PEABODY — The ground had to be delivered for yesterday’s $1.5 million Main Street Corridor Realignment groundbreaking, but that’s only because the project actually got under way in August.
So, it was a symbolic kickoff at the Peabody Institute Library, featuring Lt. Gov. Tim Murray, Mayor Ted Bettencourt, former Mayor Michael Bonfanti, state Rep. Ted Speliotis and various city officials speaking and pushing shovels into a pile of dirt that was subsequently carted away.
In places, including in front of the library, the new sidewalk is already done. Bettencourt has said this portion of the work will be finished by November, with plantings to be done in the spring.
Reading his speech to a gathering under a large canvas covering yesterday, Bettencourt reviewed the reasons for the redo, explaining that it’s an effort to slow down the traffic and coax more people to stop and visit downtown businesses.
“A safer and more attractive, pedestrian-friendly Main Street will encourage residents and visitors to take the time to shop and eat,” he said.
In addition, the project reduces the traffic on Main Street from four lanes to two, allowing sidewalk “bump-outs,” places where it’s expected people can cross more easily and safely.
“Peabody Square over the past year has had three pedestrian accidents, including one tragic accident that took the life of one of our residents,” Bettencourt said.
In September 2011, Maria Assuncao, 63, was killed after being struck by a truck at the intersection of Main and Washington streets.
Murray noted that the project, backed by significant state funds, began under Bonfanti as the first step in a larger plan, including flood mitigation and a traffic reroute in the square, costing an estimated $18 million. He stressed the need for business and government to work together in an effort like this.
To that point, the lieutenant governor quoted legendary football coach Vince Lombardi: “The only way to solve complex problems ... is to work as a team.”
The former Worcester mayor also commented on the progress Bettencourt has made after only nine months in office. “There are few I’ve seen hit the ground running faster than Ted.”
Bonfanti took to the podium to warn that times have changed and the downtown will never be the place it was generations ago, but he added, apparently referring to the many vacant stores and the lack of activity, “Look around you. Do you like what you see? Well, I don’t.”
He predicted improvement. “We can do better,” even as he warned that it would take time. “Just as Rome was not built in a day, it will take many years to bring the downtown back.”

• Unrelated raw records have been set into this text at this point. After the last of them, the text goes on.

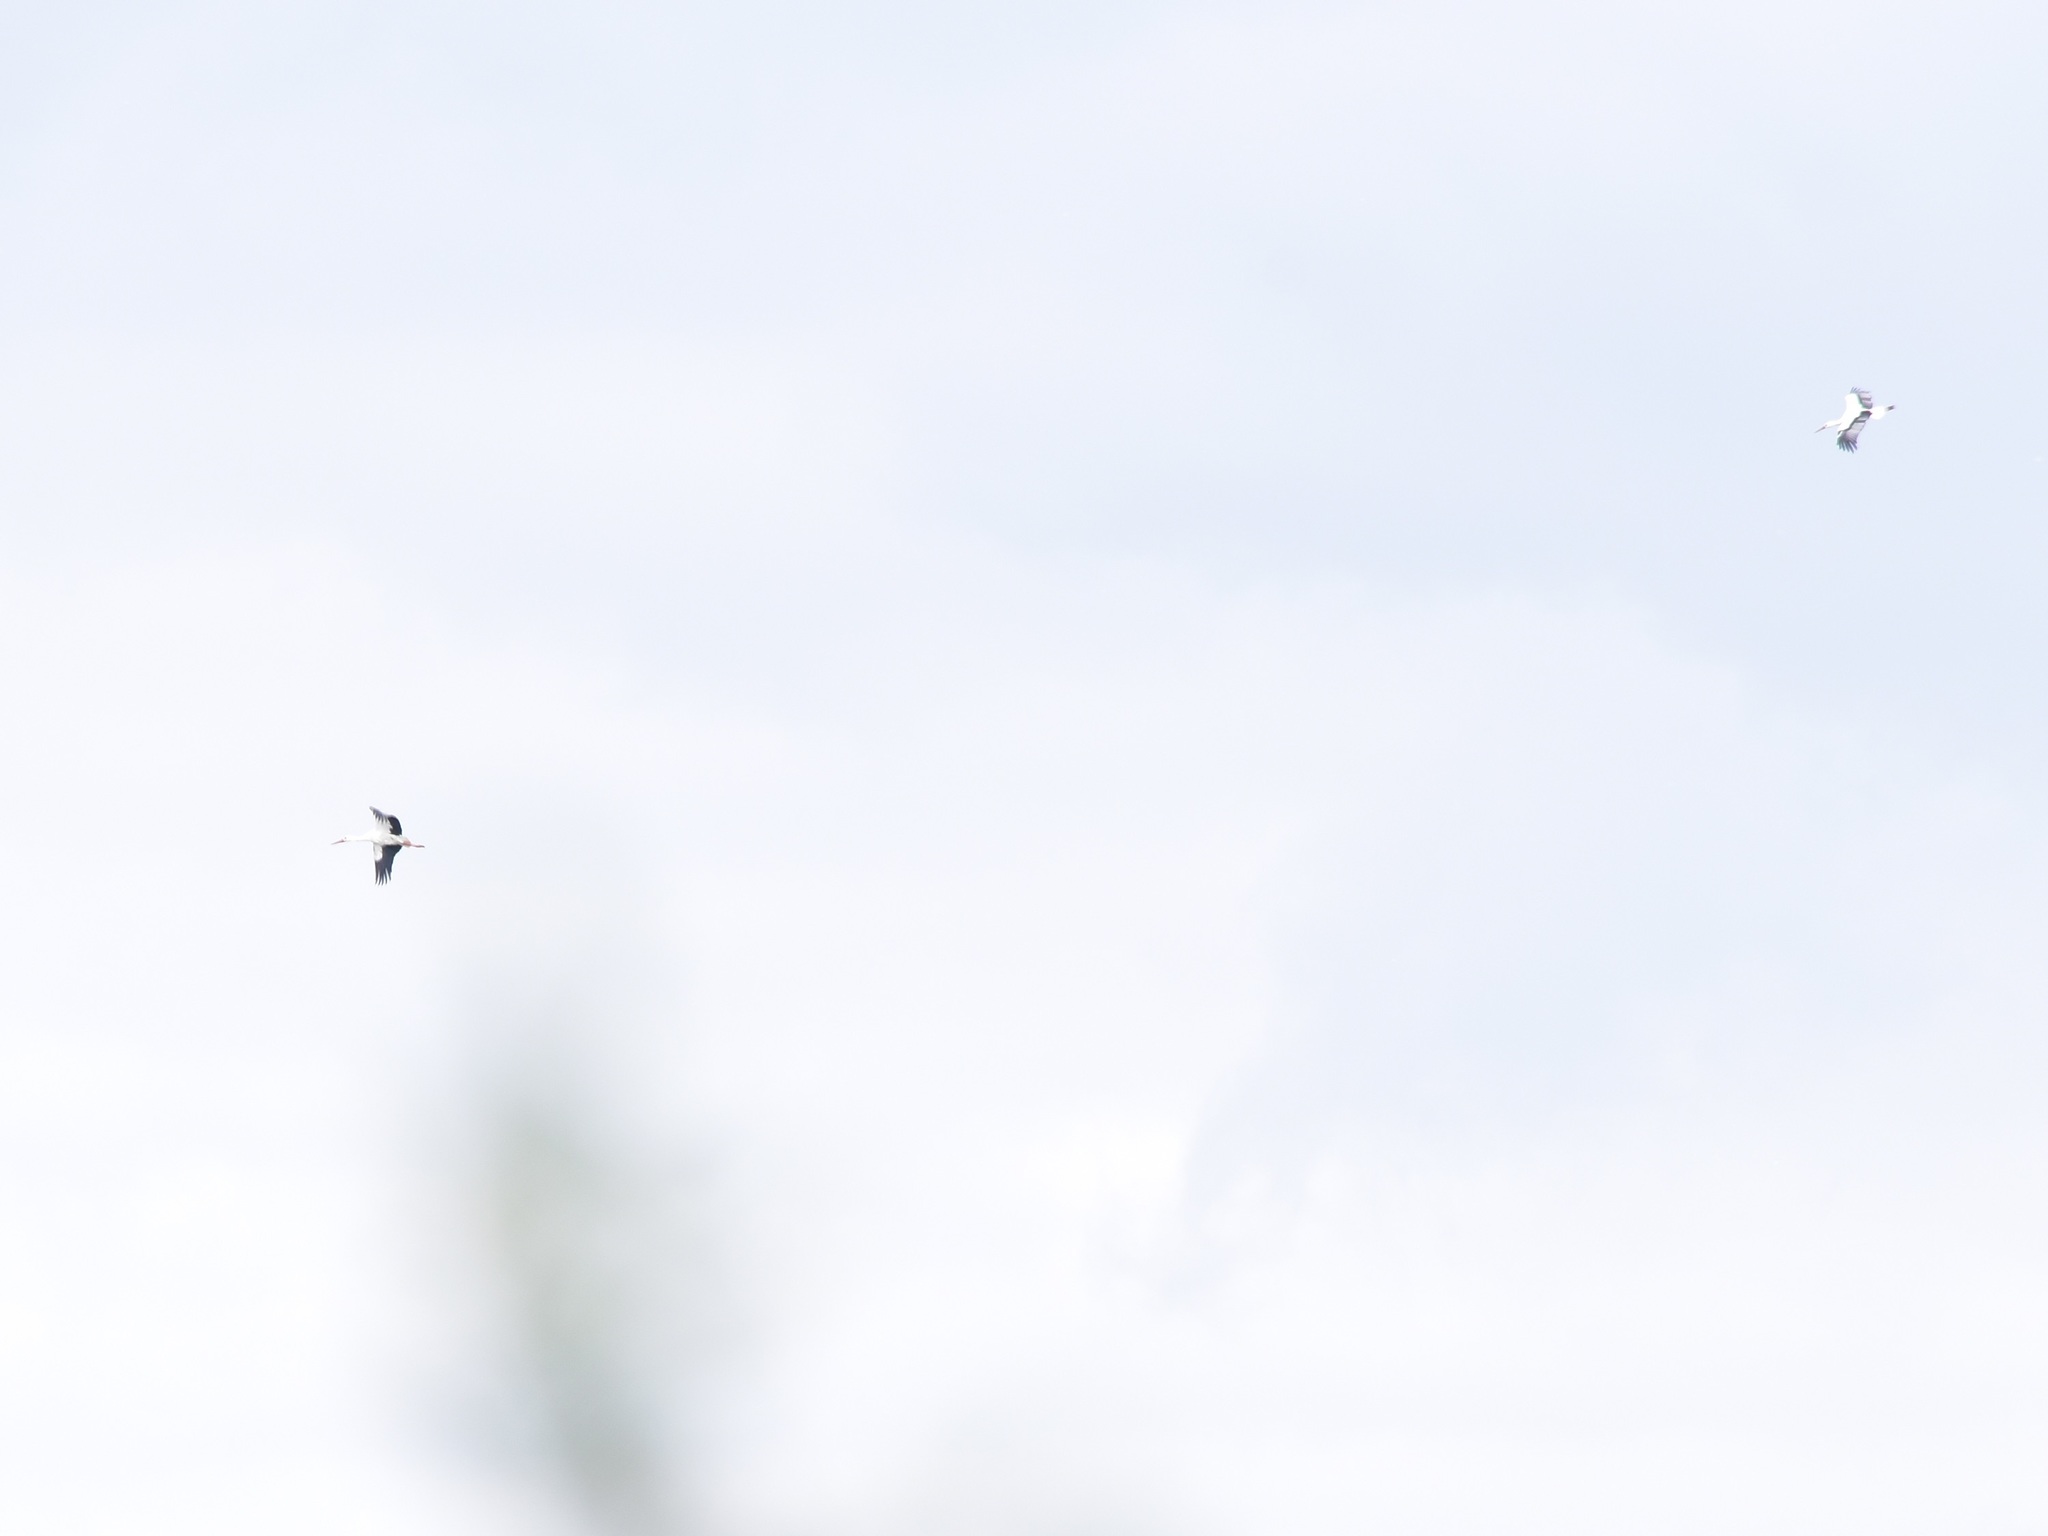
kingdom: Animalia
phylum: Chordata
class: Aves
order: Ciconiiformes
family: Ciconiidae
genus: Ciconia
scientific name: Ciconia ciconia
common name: White stork
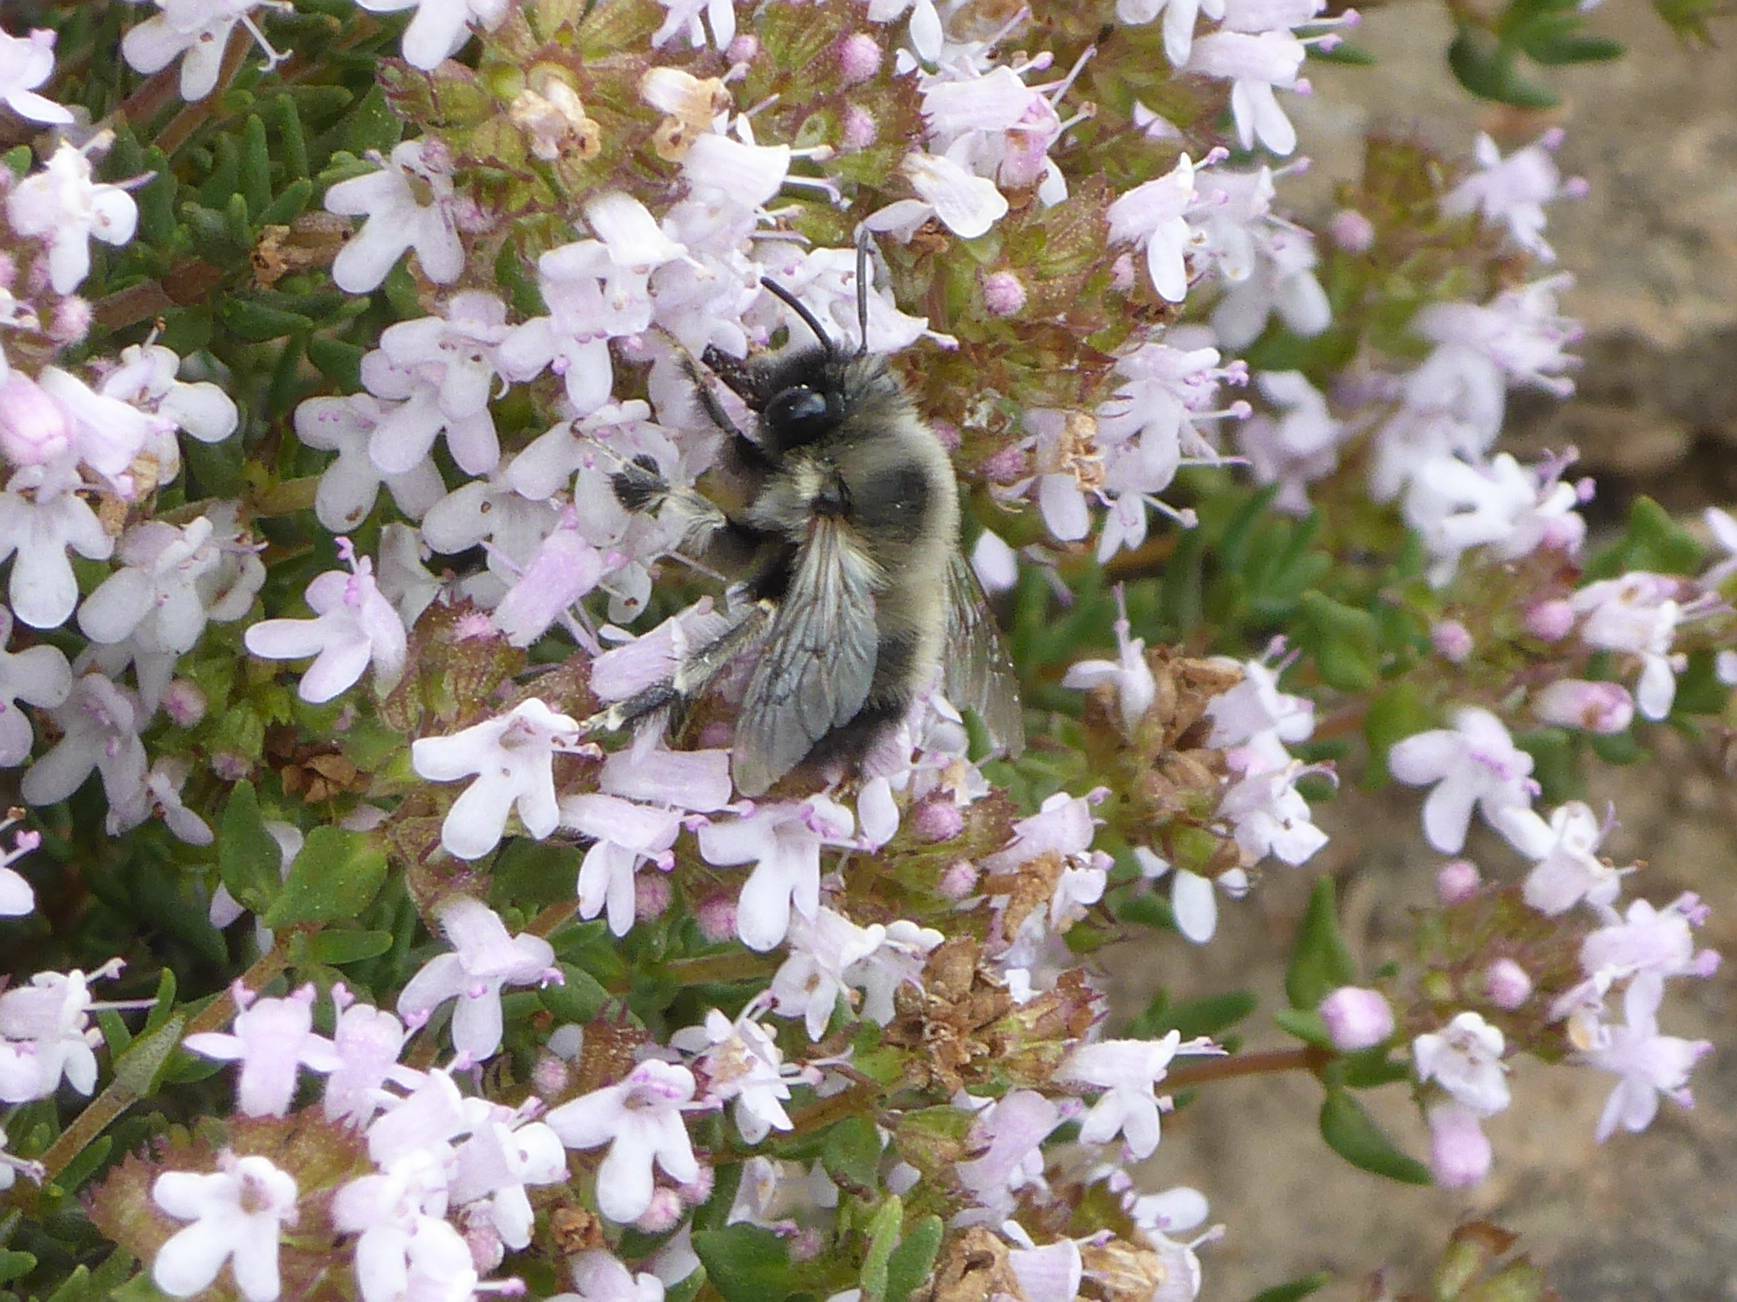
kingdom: Animalia
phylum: Arthropoda
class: Insecta
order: Hymenoptera
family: Apidae
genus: Anthophora
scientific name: Anthophora atriceps
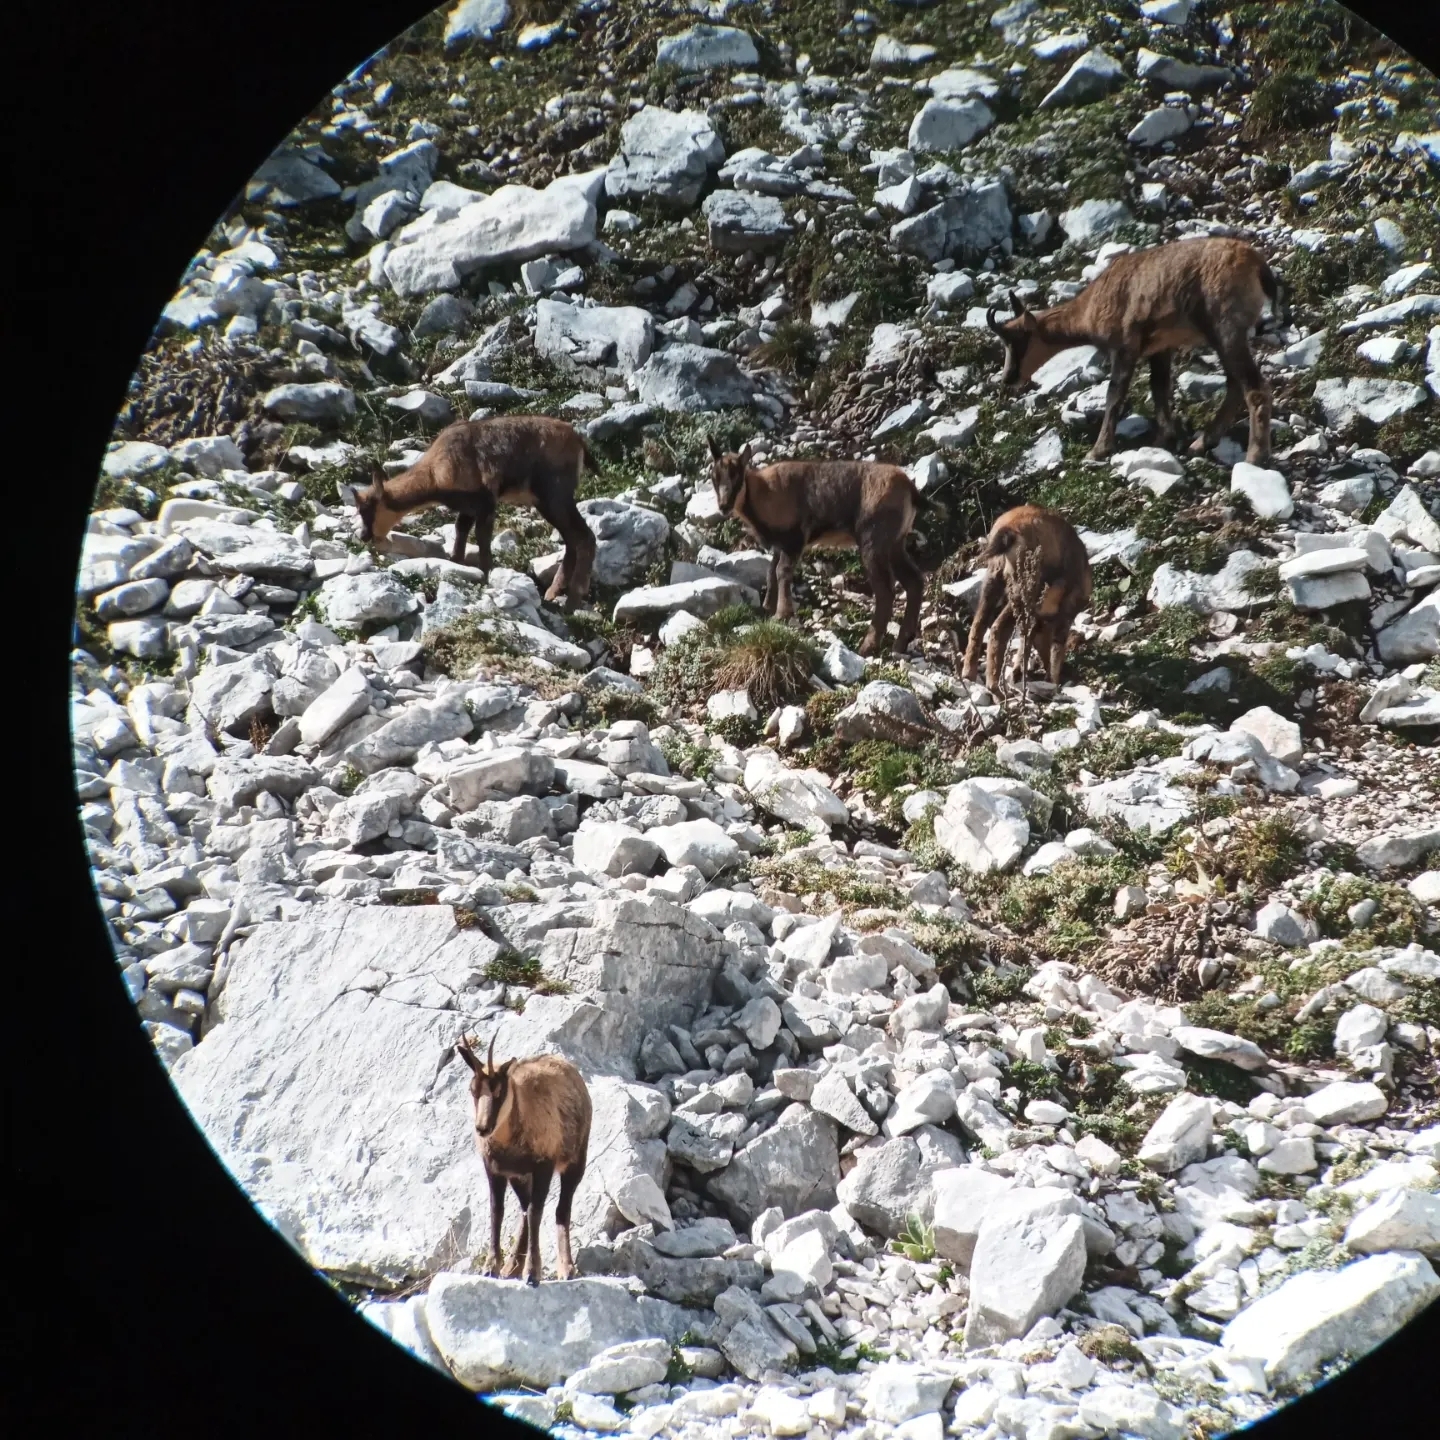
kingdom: Animalia
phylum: Chordata
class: Mammalia
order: Artiodactyla
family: Bovidae
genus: Rupicapra
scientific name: Rupicapra pyrenaica
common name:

And Speliotis seemed to underscore the importance of doing that, celebrating his native Peabody as “a city of neighborhoods” while calling the downtown “its heart and soul.”
Lots of cars pass the downtown every day, said Chamber of Commerce Executive Director Deanne Healey. “We just need to give them a reason to stop.”
Several shovels were gathered for the occasion, reminding some of the late Mayor Peter Torigian’s office full of dozens of gleaming, stainless-steel, ceremonial shovels. Asked if he was beginning a collection of his own, Bettencourt smiled and said, “Absolutely. This is No. 2.”